Como a frequência e intensidade dos eventos de inundação estão aumentando devido às mudanças climáticas, estruturas de proteção - conhecidas como medidas de mitigação estruturais - que são projetadas com base nas ameaças contemporâneas de enchentes, pode experimentar eventos extremos futuros que causam galgamento ou falha da estrutura. Essas estratégias também podem criar uma ilusão de segurança, promover ainda mais o crescimento em ou perto de áreas "protegidas contra inundações", além de promover a falta de percepção de risco adequada para o indivíduo, níveis institucionais e governamentais.
Medidas não estruturais de mitigação de enchentes dependem de planejamento de políticas públicas, como zoneamento, aquisição e regulamentação do uso da terra, e incentivos socioeconômicos com foco no controle da exposição. Essas políticas são mais eficazes na urbanização de comunidades, Contudo, eles não são tão bem-sucedidos quanto o esperado em reverter a tendência das pessoas de escolherem viver em áreas propensas a inundações.
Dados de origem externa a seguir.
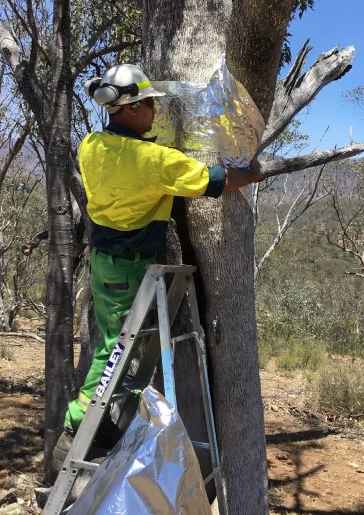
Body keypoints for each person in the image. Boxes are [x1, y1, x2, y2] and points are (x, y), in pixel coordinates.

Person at [54, 63, 262, 463]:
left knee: (115, 340)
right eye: (150, 104)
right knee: (116, 347)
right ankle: (80, 423)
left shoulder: (90, 147)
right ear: (130, 108)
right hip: (131, 267)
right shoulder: (154, 161)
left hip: (103, 263)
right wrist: (251, 172)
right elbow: (214, 181)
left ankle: (106, 416)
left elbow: (134, 161)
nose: (155, 111)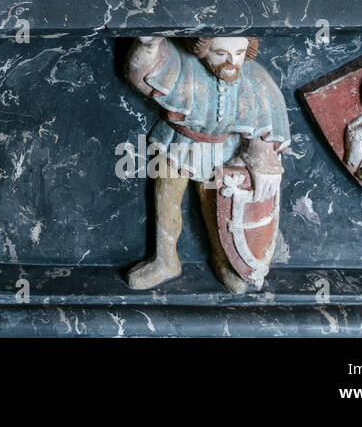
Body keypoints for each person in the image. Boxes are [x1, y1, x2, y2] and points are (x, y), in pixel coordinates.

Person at [123, 36, 290, 293]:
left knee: (216, 206)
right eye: (221, 53)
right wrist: (148, 46)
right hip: (180, 142)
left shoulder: (254, 77)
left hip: (223, 149)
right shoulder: (185, 64)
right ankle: (165, 259)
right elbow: (143, 75)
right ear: (202, 50)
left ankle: (224, 260)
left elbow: (266, 116)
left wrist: (262, 156)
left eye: (239, 53)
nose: (232, 61)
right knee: (166, 198)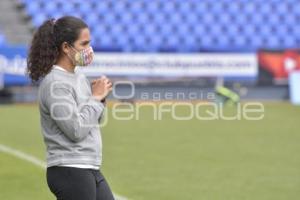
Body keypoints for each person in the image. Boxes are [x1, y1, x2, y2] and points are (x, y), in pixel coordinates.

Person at [27, 16, 114, 200]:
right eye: (84, 44)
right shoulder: (55, 84)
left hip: (88, 165)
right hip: (69, 168)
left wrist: (99, 99)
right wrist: (95, 98)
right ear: (66, 47)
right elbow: (76, 130)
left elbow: (95, 121)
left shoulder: (79, 76)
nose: (89, 50)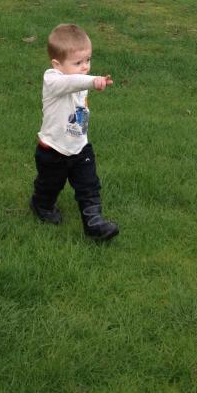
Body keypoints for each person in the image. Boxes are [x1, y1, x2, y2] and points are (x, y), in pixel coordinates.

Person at [30, 23, 119, 241]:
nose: (85, 67)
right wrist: (93, 81)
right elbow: (72, 82)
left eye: (88, 60)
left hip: (80, 147)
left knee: (89, 184)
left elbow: (77, 82)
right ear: (56, 64)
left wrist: (88, 81)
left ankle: (94, 222)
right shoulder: (52, 80)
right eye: (78, 62)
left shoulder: (77, 82)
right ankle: (41, 204)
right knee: (50, 185)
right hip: (53, 149)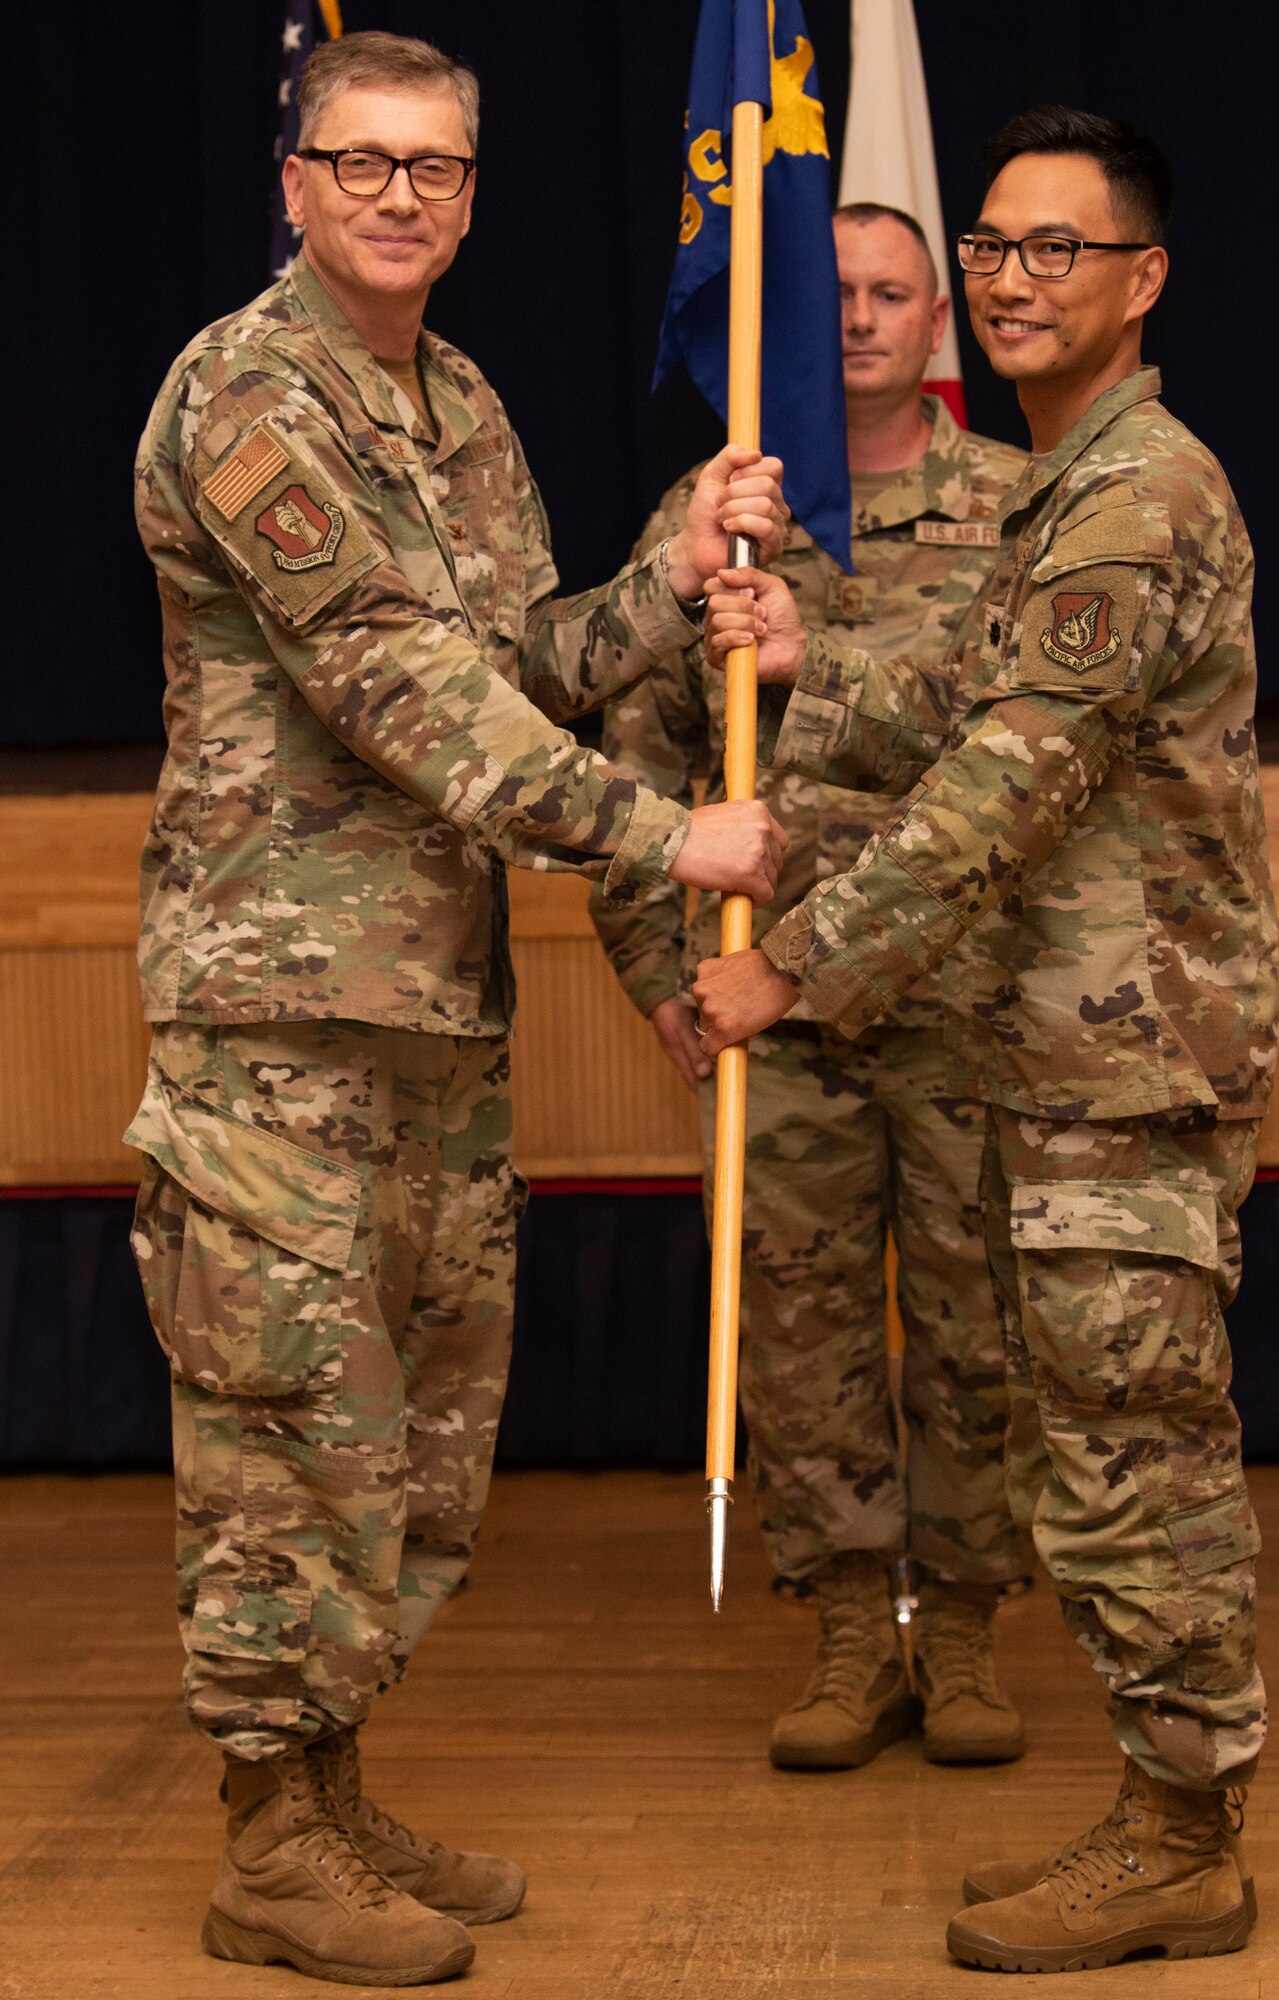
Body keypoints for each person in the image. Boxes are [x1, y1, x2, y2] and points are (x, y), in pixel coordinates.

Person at [125, 30, 788, 1989]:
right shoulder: (249, 395)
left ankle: (330, 1794)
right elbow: (407, 701)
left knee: (407, 1455)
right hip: (280, 1025)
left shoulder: (463, 404)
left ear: (474, 193)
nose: (399, 194)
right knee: (285, 1441)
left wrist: (668, 586)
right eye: (361, 161)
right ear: (295, 180)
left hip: (430, 1015)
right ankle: (266, 1844)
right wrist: (677, 841)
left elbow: (519, 663)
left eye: (434, 167)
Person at [697, 106, 1278, 1973]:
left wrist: (795, 972)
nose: (1018, 282)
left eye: (1062, 250)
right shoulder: (1059, 488)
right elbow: (977, 685)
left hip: (1125, 1062)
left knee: (1138, 1464)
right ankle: (1160, 1817)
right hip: (1066, 1060)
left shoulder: (1134, 488)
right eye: (1000, 251)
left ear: (1144, 278)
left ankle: (1185, 1838)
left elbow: (1010, 779)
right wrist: (822, 663)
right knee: (1101, 1456)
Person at [592, 204, 1031, 1773]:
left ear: (937, 326)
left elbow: (1034, 741)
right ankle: (854, 1631)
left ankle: (965, 1633)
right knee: (801, 1325)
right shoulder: (721, 513)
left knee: (984, 1323)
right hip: (759, 1013)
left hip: (974, 993)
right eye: (827, 292)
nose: (855, 318)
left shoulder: (1018, 504)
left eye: (889, 293)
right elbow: (632, 761)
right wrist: (657, 970)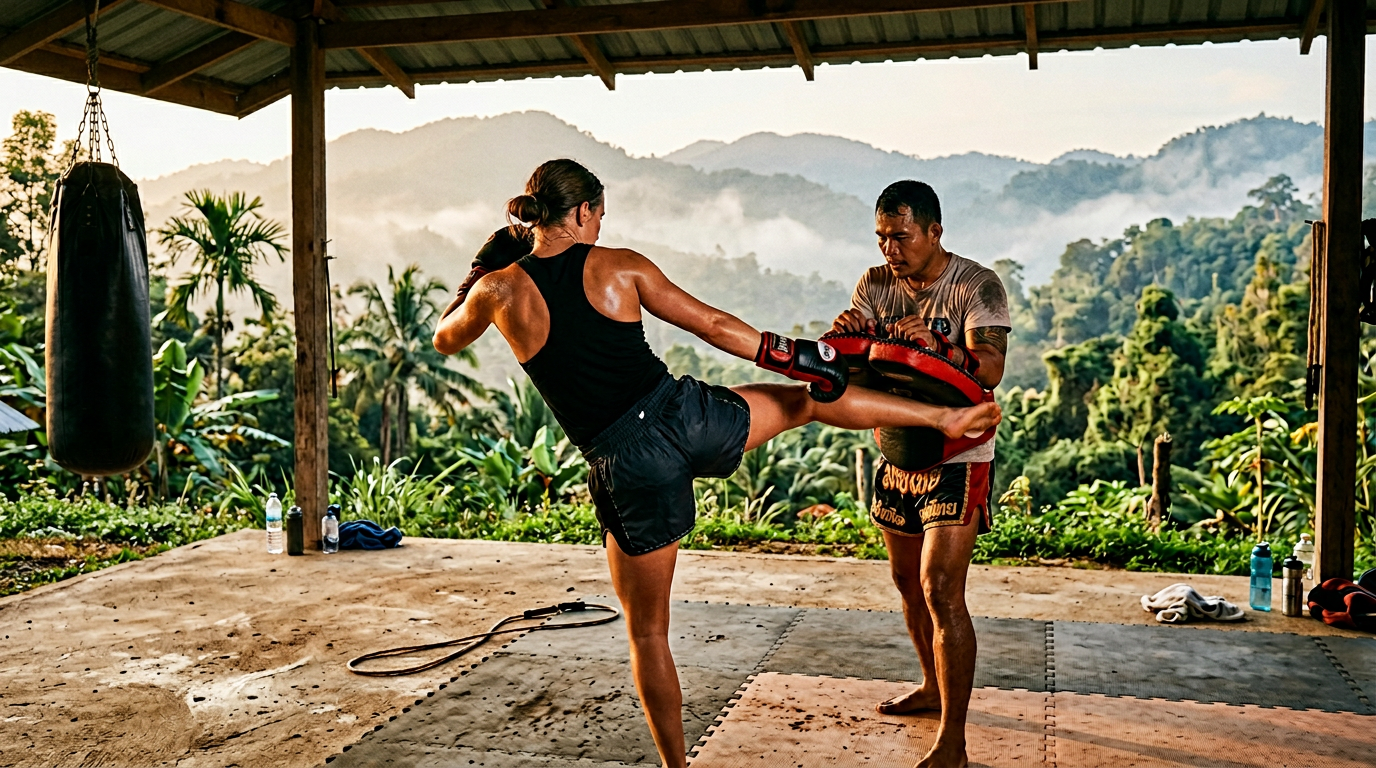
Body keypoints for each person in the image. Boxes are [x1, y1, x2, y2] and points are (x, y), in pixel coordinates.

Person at [434, 159, 1001, 768]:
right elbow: (714, 325)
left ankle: (677, 767)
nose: (601, 223)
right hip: (685, 416)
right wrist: (797, 357)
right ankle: (943, 420)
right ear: (580, 213)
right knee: (806, 401)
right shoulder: (620, 265)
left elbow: (444, 338)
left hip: (628, 465)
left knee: (648, 633)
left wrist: (483, 268)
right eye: (598, 212)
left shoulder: (498, 292)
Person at [832, 180, 1010, 768]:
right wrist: (849, 336)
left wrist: (938, 345)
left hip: (959, 455)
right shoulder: (874, 284)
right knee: (907, 584)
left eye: (901, 236)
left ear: (934, 231)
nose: (890, 249)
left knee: (940, 590)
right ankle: (932, 686)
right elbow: (857, 368)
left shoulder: (975, 284)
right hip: (897, 449)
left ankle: (952, 743)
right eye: (881, 237)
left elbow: (990, 369)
Questões importantes nesse contexto são:que nível e combinação de medidas estruturais e não estruturais devem ser implementadas para ajudar as comunidades futuras a serem mais resistentes a enchentes devastadoras e eventos extremos como o que aconteceu em 2 de setembro, 2021 em NYC? E além disso, Em que medida essas medidas estão apoiando um grupo de pessoas mais do que outros? Esse benefício desproporcional está levando as populações desfavorecidas a se tornarem relativamente mais desfavorecidas?
Em algumas regiões, a frequência amplificada de eventos climáticos extremos torna cada vez mais difícil a recuperação, muito menos para se preparar adequadamente para o próximo extremo, tornando a retirada a única opção viável. Mas isso é mais fácil de dizer do que fazer, visto que muitas questões em torno das quais as comunidades são priorizadas, e em torno da retirada obrigatória vs. opcional deve ser abordada. E por fim, devemos saber não apenas do que estamos nos afastando, mas quais perigos (atuais e futuros) podem ser encontrados lá quando chegarmos.
Mover-se para o interior até certo ponto mitigará os riscos de aumento de tempestades costeiras e aumento do nível do mar. O risco de enchente é muito mais complexo de delinear, e devemos nos comunicar se, e em que medida, as pessoas estão fugindo de um perigo para outro. Essa tensão, ambos com inundações repentinas, outros perigos individuais, e riscos compostos, será um dos elementos que devem ser tratados. A oportunidade agora é que temos o privilégio de avaliar e gerenciar opções em uma abordagem estruturada, ao invés de esperar e ser forçado a abordá-los sob imensa cognição, emocional, e desgaste técnico.
Com a Semana do Clima acontecendo na cidade de Nova York no momento, temos a oportunidade e a responsabilidade de garantir que a conexão seja restabelecida com as populações mais vulneráveis, especialmente em áreas urbanas como Nova York, onde existem gradientes de riqueza e privilégios. Esta semana é uma oportunidade para garantir que as atividades / discussões / políticas sejam desenvolvidas em uma granularidade apropriada que abordem impactos desproporcionais, como o que vimos em Nova York há apenas algumas semanas.